Lucine Miserez signale aussi le «sentiment d’abandon» de plusieurs migrants. En télétravail, les assistants sociaux sont chargés de les contacter par téléphone. Une disposition pas toujours respectée, selon elle. «Plusieurs bénéficiaires m’ont confié ne pas recevoir de nouvelles ou ne pas réussir à les joindre. Il y a un climat d’anxiété.»

Elle s’interroge aussi sur l’efficience du travail de sensibilisation auprès des bénéficiaires. L’un d’eux certifie ne «pas avoir reçu d’explications particulières», tant du côté des infirmières que des collaborateurs de l’Hospice. «Les infirmières font le tour des chambres pour vérifier l’état de santé des bénéficiaires et leur donner des instructions sanitaires», assure la directrice de l’Aide aux migrants de l’Hospice général. «Mais il faut prendre en compte le contexte de crise et le nombre important de centres.» Elle appelle à utiliser leur permanence pour toute question.

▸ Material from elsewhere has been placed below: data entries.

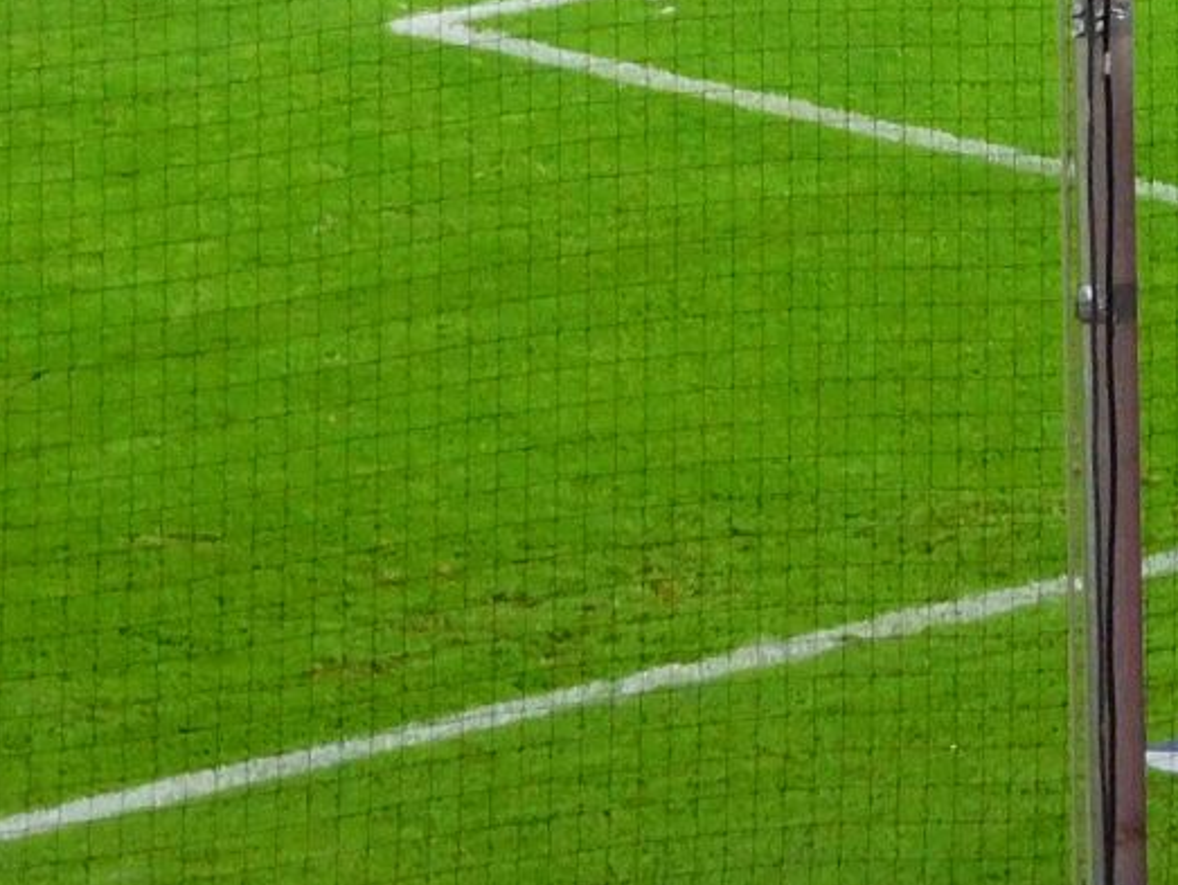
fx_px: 14575
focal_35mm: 428
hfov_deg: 4.6
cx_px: 1707
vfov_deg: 3.5
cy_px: -705
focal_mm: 20
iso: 400
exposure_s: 1/80
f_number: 4.9
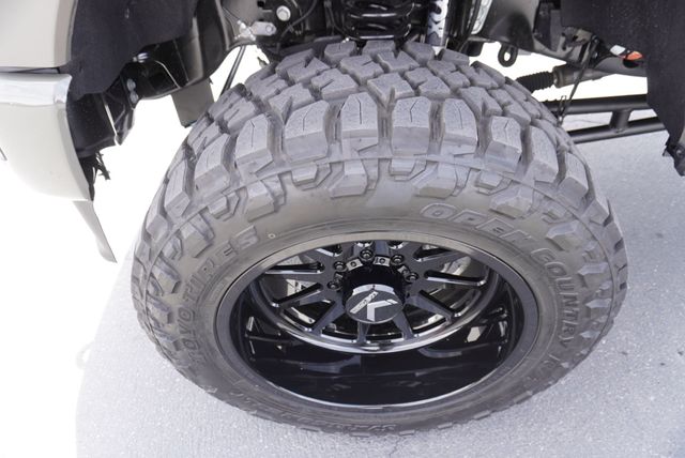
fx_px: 457
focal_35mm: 24
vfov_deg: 53.2
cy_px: 229
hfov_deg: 73.7
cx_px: 342
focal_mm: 16
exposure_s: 1/60
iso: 125
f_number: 4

Relogement dans des hôtels?

Pour limiter la contagion, Jacky Carel exige le relogement dans des appartements ou des hôtels, vides en ce temps d’épidémie. «On ne peut pas rester dans une telle promiscuité, c’est irresponsable.» Une solution jugée «inadéquate» à ce stade par l’Hospice général. «Ce n’est pas idéal pour le suivi. La dispersion limiterait notre prise en charge. Avoir les personnes au même endroit nous permet une vue plus globale de la situation.